Project description:Fetal alcohol spectrum disorder (FASD) encompasses neurodevelopmental disabilities and physical birth defects associated with prenatal alcohol exposure. Previously, we attempted to identify epigenetic biomarkers for FASD by investigating the genome-wide DNA methylation (DNAm) profiles of individuals with FASD compared to healthy controls. In this study, we generated additional gene expression profiles in a subset of our previous FASD cohort, encompassing the most severely affected individuals, to examine the functional integrative effects of altered DNAm status on gene expression. We identified six differentially methylated regions (annotated to the SEC61G, REEP3, ZNF577, HNRNPF, MSC, and SDHAF1 genes) associated with changes in gene expression (p-value < 0.05). To the best of our knowledge, this study is the first to assess whole blood gene expression and DNAm-gene expression associations in FASD. Our results present novel insights into the molecular footprint of FASD in whole blood and opens opportunities for future research into multi-omics biomarkers for the diagnosis of FASD.

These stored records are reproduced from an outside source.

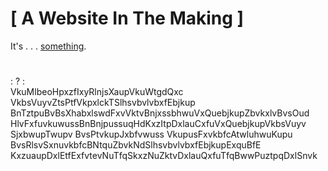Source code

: # [ A Website In The Making ]
It's . . . [something](https://stephensq.github.io/The_Something/ "THE something").
#
#
#
#
#
#
#
#
#
#
#
#
#
#
#
#
#
#
#
#
#
#
#
#
#
#
#
#
#
#
#
#
#
#
#
#
#
#
#
#
#
#
#
#
#
#
#
#
#
#
#
#
#
#
#
#
#
#
#
#
#
#
#
#
#
#
#
#
#
#
#
#
#
#
#
#
#
: ? :  
VkuMlbeoHpxzfIxyRlnjsXaupVkuWtgdQxc VkbsVuyvZtsPtfVkpxlckTSlhsvbvlvbxfEbjkup BnTztpuBvBsXhabxlswdFxvVktvBnjxssbhwuVxQuebjkupZbvkxlvBvsOud HlvFxfuvkuwussBnBnjpussuqHdKxzItpDxlauCxfuVxQuebjkupVkbsVuyv SjxbwupTwupv BvsPtvkupJxbfvwuss VkupusFxvkbfcAtwluhwuKupu BvsRlsvSxnuvkbfcBNtquZbvkNdSlhsvbvlvbxfEbjkupExquBfE KxzuaupDxlEtfExfvtevNuTfqSkxzNuZktvDxlauQxfuTfqBwwPuztpqDxlSnvk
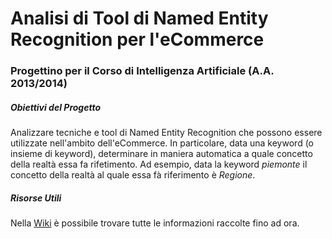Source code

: # Analisi di Tool di Named Entity Recognition per l'eCommerce #
### Progettino per il Corso di Intelligenza Artificiale (A.A. 2013/2014) ###

##### Obiettivi del Progetto #####

Analizzare tecniche e tool di Named Entity Recognition che possono essere utilizzate nell'ambito dell'eCommerce. In particolare, data una keyword (o insieme di keyword), determinare in maniera automatica a quale concetto della realtà essa fa rifetimento. Ad esempio, data la keyword *piemonte* il concetto della realtà al quale essa fà riferimento è *Regione*.

##### Risorse Utili #####

Nella [Wiki](../wiki/Home) è possibile trovare tutte le informazioni raccolte fino ad ora.

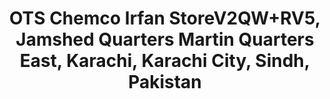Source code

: ---
title: "OTS Chemco Irfan StoreV2QW+RV5, Jamshed Quarters Martin Quarters East, Karachi, Karachi City, Sindh, Pakistan"
url: /karachi/ots-chemco-irfan-storev2qw-rv5-jamshed-quarters-martin-quarters-east-karachi-karachi-city-sindh-pakistan/
shop: shop
---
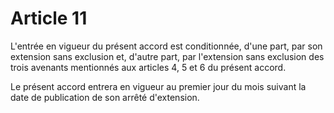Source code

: # Article 11

L'entrée en vigueur du présent accord est conditionnée, d'une part, par son extension sans exclusion et, d'autre part, par l'extension sans exclusion des trois avenants mentionnés aux articles 4, 5 et 6 du présent accord.

Le présent accord entrera en vigueur au premier jour du mois suivant la date de publication de son arrêté d'extension.

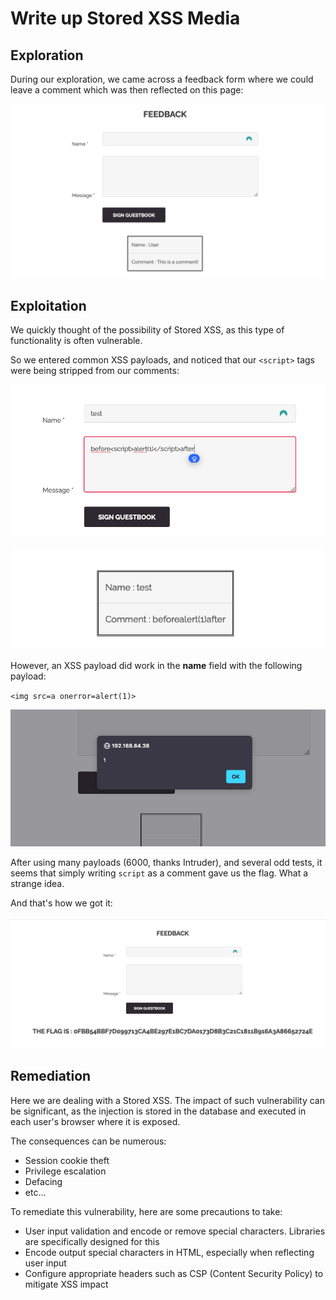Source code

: # Write up Stored XSS Media

## Exploration

During our exploration, we came across a feedback form where we could leave a comment which was then reflected on this page:

![Capture d’écran 2024-05-02 à 21.04.31.png](images/Capture_decran_2024-05-02_a_21.04.31.png)

## Exploitation

We quickly thought of the possibility of Stored XSS, as this type of functionality is often vulnerable.

So we entered common XSS payloads, and noticed that our `<script>` tags were being stripped from our comments:

![Capture d’écran 2024-05-02 à 21.06.17.png](images/Capture_decran_2024-05-02_a_21.06.17.png)

![Capture d’écran 2024-05-02 à 21.06.25.png](images/Capture_decran_2024-05-02_a_21.06.25.png)

However, an XSS payload did work in the **name** field with the following payload:

`<img src=a onerror=alert(1)>`

![Capture d’écran 2024-05-02 à 21.10.11.png](images/Capture_decran_2024-05-02_a_21.10.11.png)

After using many payloads (6000, thanks Intruder), and several odd tests, it seems that simply writing `script` as a comment gave us the flag. What a strange idea.

And that's how we got it:

![Capture d’écran 2024-05-02 à 21.18.42.png](images/Capture_decran_2024-05-02_a_21.18.42.png)

## Remediation

Here we are dealing with a Stored XSS. The impact of such vulnerability can be significant, as the injection is stored in the database and executed in each user's browser where it is exposed.

The consequences can be numerous:

- Session cookie theft
- Privilege escalation
- Defacing
- etc...

To remediate this vulnerability, here are some precautions to take:

- User input validation and encode or remove special characters. Libraries are specifically designed for this
- Encode output special characters in HTML, especially when reflecting user input
- Configure appropriate headers such as CSP (Content Security Policy) to mitigate XSS impact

Project description:Background: Fetal alcohol spectrum disorder (FASD) is a developmental disorder that manifests through a range of cognitive, adaptive, physiological, and neurobiological deficits resulting from prenatal alcohol exposure. Although the North American prevalence is currently estimated at 2-5%, FASD has proven difficult to identify in the absence of the overt physical features characteristic of fetal alcohol syndrome. As interventions may have the greatest impact at an early age, accurate biomarkers are needed to identify children at risk for FASD. Building on our previous work identifying distinct DNA methylation patterns in children and adolescents with FASD, we have attempted to validate these associations in a different clinical cohort and to use our DNA methylation signature to develop a possible epigenetic predictor of FASD. Methods: Genome-wide DNA methylation patterns were analyzed using the Illumina HumanMethylation450 array in the buccal epithelial cells of a cohort of 48 individuals aged 3.5-18 (24 FASD cases, 24 controls). The DNA methylation predictor of FASD was built using a stochastic gradient boosting model on our previously published dataset FASD cases and controls (GSE80261). The predictor was tested on the current dataset and an independent dataset of 48 autism spectrum disorder cases and 48 controls (GSE50759). Results: We validated findings from our previous study that identified a DNA methylation signature of FASD, replicating the altered DNA methylation levels of 161/648 CpGs in this independent cohort, which may represent a robust signature of FASD in the epigenome. We also generated a predictive model of FASD using machine learning in a subset of our previously published cohort of 179 samples (83 FASD cases, 96 controls), which was tested in this novel cohort of 48 samples and resulted in a moderately accurate predictor of FASD status. Upon testing the algorithm in an independent cohort of individuals with autism spectrum disorder, we did not detect any bias towards autism, sex, age, or ethnicity. Conclusion: These findings further support the association of FASD with distinct DNA methylation patterns, while providing a possible entry point towards the development of epigenetic biomarkers of FASD.